Salesian missionaries with the Salesians for Social Welfare also strengthened their partnerships in 2016 with a number of European partners working in the field of education and youth vocational training, such as Educ Europe, AFFY (Action for Family and Youth), Don Bosco YouthNet (DBYN) and Don Bosco International (DBI). More than 1,000 volunteers from Italy’s National Civil Service also volunteered their time at Salesian programs throughout Italy and abroad.
“Behind Salesians for Social Welfare there are the innumerable stories of people, of their lives, and of their choices to continue the work that Don Bosco that began more than 150 years ago taking care of young people especially the poorest among the community,” says Fr. d’Andrea.
Italy, Europe’s third-largest economy, has close to 2 million children living in poverty, according to UNICEF. The poverty rate has risen in the wake of Europe’s economic crisis. Unemployment is at its highest level since the late 1970s, with the overall jobless rate at 12.5 percent and youth unemployment as high as 41 percent.

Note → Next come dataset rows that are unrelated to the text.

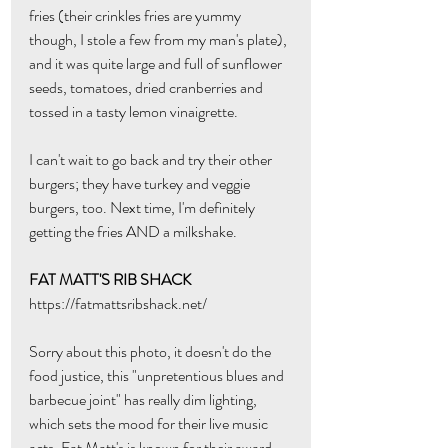
fries (their crinkles fries are yummy 
though, I stole a few from my man's plate), 
and it was quite large and full of sunflower 
seeds, tomatoes, dried cranberries and 
tossed in a tasty lemon vinaigrette. 
I can't wait to go back and try their other 
burgers; they have turkey and veggie 
burgers, too. Next time, I'm definitely 
getting the fries AND a milkshake.
FAT MATT'S RIB SHACK
https://fatmattsribshack.net/
Sorry about this photo, it doesn't do the 
food justice, this "unpretentious blues and 
barbecue joint" has really dim lighting, 
which sets the mood for their live music 
acts. Fat Matt's is known for their award-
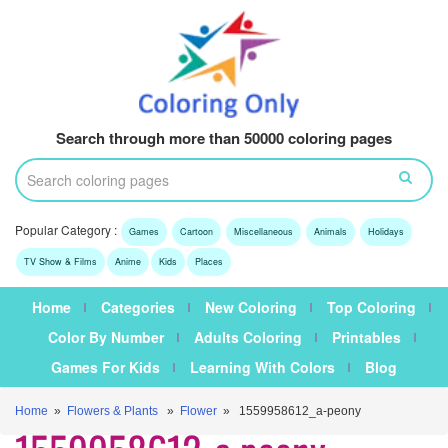
Search through more than 50000 coloring pages
Popular Category :
Games
Cartoon
Miscellaneous
Animals
Holidays
TV Show & Films
Anime
Kids
Places
Home
Categories
New Coloring
Top Coloring
Color By Number
Adults Coloring
Printables
Games For Kids
Learning With Colors
Blog
Home
»
Flowers & Plants
»
Flower
» 1559958612_a-peony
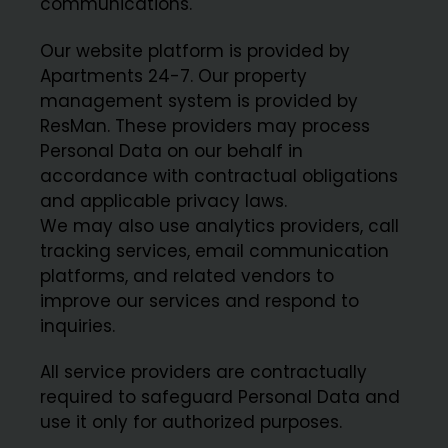
communications.
Our website platform is provided by
Apartments 24-7. Our property
management system is provided by
ResMan. These providers may process
Personal Data on our behalf in
accordance with contractual obligations
and applicable privacy laws.
We may also use analytics providers, call
tracking services, email communication
platforms, and related vendors to
improve our services and respond to
inquiries.
All service providers are contractually
required to safeguard Personal Data and
use it only for authorized purposes.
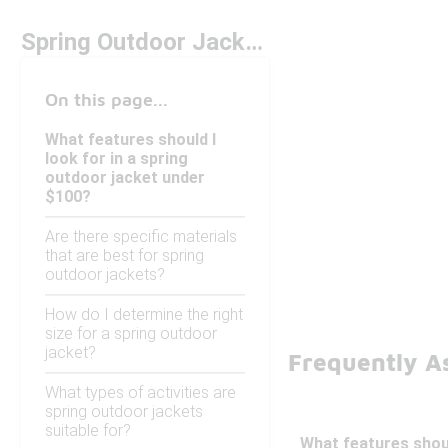
Spring Outdoor Jackets Under $100
On this page...
What features should I
look for in a spring
outdoor jacket under
$100?
Are there specific materials
that are best for spring
outdoor jackets?
How do I determine the right
size for a spring outdoor
jacket?
Frequently A
What types of activities are
spring outdoor jackets
suitable for?
What features shoul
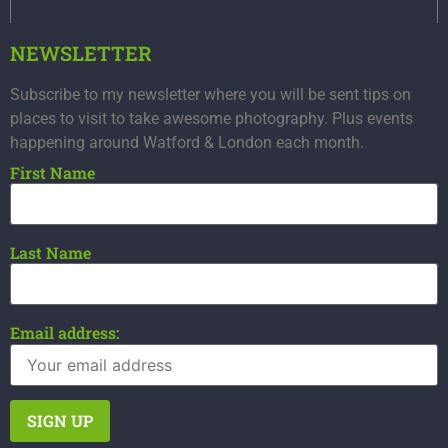
NEWSLETTER
Subscribe to my newsletter where you will be sent tips on
places to visit to take awesome photography. Plus events
happening around Watford & London each month.
First Name
Last Name
Email address:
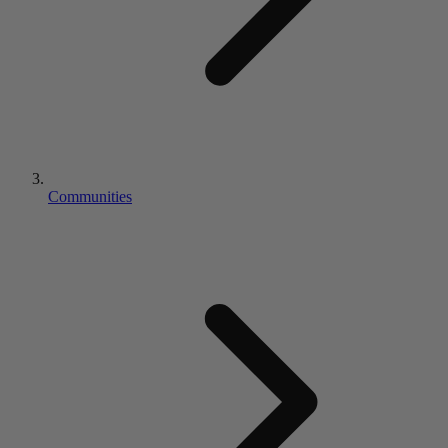
Communities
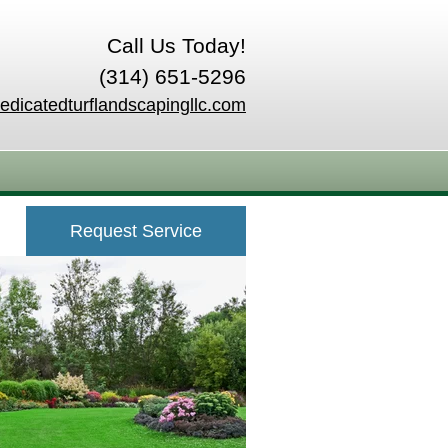
Call Us Today!
(314) 651-5296
edicatedturflandscapingllc.com
Request Service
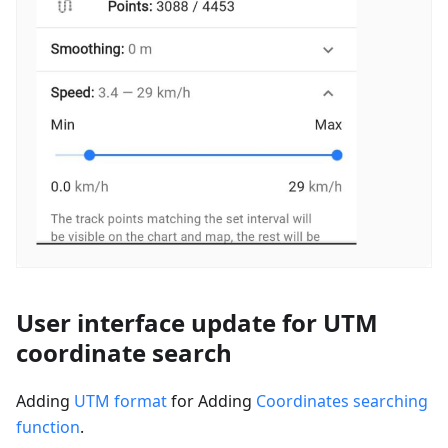
User interface update for UTM
coordinate search
Adding
UTM format
for Adding
Coordinates searching
function
.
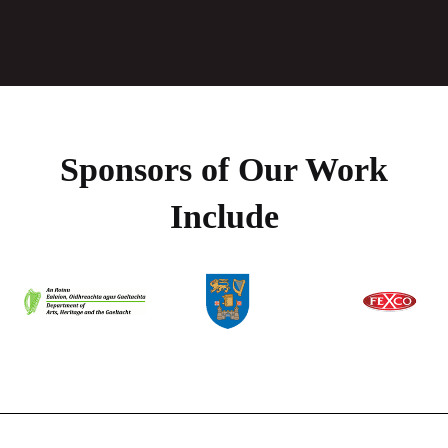
Sponsors of Our Work
Include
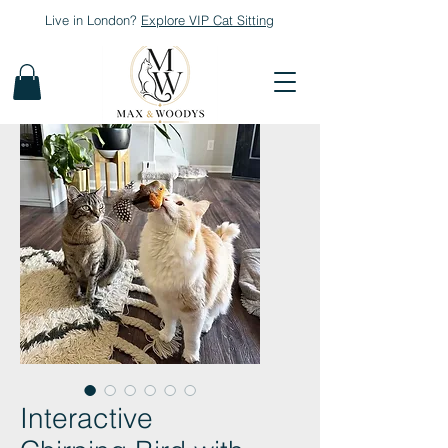
Live in London?
Explore
VIP Cat Sitting
Interactive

Salesian programs across Italy help youth who are unable to attend school and others who drop out to work at the few jobs available to them. A growing number of children work as laborers on farms and others have turned to the sex trade to help support their families. Those in poverty often live without adequate shelter, hot water, regular meals and health care. According to UNICEF, a growing number of youth are living away from their families in temporary shelters and within government and charity programs because of inadequate support from or neglect by their families. Salesian programs work to combat these challenges by providing shelter, nutrition, education and workforce development services for youth in need.